Чародейка задумчиво уставилась на море. Теперь ей самой надо подумать, как добраться до Острова Магов.
Молча выбравшись на берег, я стал отжимать и натягивать мокрые штаны. Солнце уже почти исчезло за горизонтом, когда неожиданно моих мыслей коснулось веселье Кутеня. По каменистому берегу от скалы с дымящимися руинами в нашу сторону спешило чёрное пятно.
Цербер скакал по камням, таща в пасти топорище Губителя.
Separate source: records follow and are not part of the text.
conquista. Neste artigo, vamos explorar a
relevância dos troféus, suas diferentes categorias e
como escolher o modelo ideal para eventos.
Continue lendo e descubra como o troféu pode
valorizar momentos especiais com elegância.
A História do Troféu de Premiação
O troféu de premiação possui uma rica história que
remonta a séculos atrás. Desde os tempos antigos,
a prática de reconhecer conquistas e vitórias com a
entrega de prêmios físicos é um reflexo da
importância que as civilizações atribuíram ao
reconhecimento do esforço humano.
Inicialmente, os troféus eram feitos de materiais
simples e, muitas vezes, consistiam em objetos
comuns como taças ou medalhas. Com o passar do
Бедняга не мог нырнуть с ним во Тьму, потому что дубина туда проникнуть никак бы не смогла — такое уж у неё свойство.
Пробежав мимо изумлённой Агаты, Кутень подлетел ко мне и бережно вложил в мою руку оружие.
— Сумрак⁈ — только и вымолвила Агата, делая шаг назад.
На её руках вспыхнуло голубое сияние. Я только поморщился, положив топорище рядом и продолжив одеваться.
— Не смеши меня, чародейка. Сначала мы с тобой покувыркались, и ты отдала мне силу. Если ты и успела что-то набрать, то остатки этой силы ты бросила на то, чтоб заморозить нас обоих, — я кивнул стремительно тающие осколки льда, — Сейчас ты не справишься со мной.
— Откуда ты… — она замолчала.
Я мог бы много ей рассказать о магии. Да, у женщин с этим дела обстоят немного иначе, и восстанавливаются они намного быстрее, но Агата и вправду потратила слишком много сил. Больше, кстати, на борьбу со мной.
— Нет, бросс, ты ошибаешься, — прошептала вдруг чародейка, и уже хотела было сложить ладони вместе, но не успела.
Потому что всего за мгновение я оказался рядом, перехватив её руки и зажав их, словно в тиски. Я не жалел, поэтому заломил локти едва ли не до хруста. Попробуй поколдуй, когда скрутили в три погибели, и всё тело пронзила боль.
— Даже не смей! — процедил я сквозь зубы, и неожиданно для себя добавил, — Моркате пожалуюсь.
— Хорлова падаль! — вырвалось у чародейки сквозь слёзы, — Чего?
Мы оба знали, что она хотела сделать. Как магистр, она могла высвободить довольно много энергии, взяв её из своей души. Вот только эта энергия — жизненная, и берётся она вся, до последней капли. А значит, потом магистра ждёт только смерть.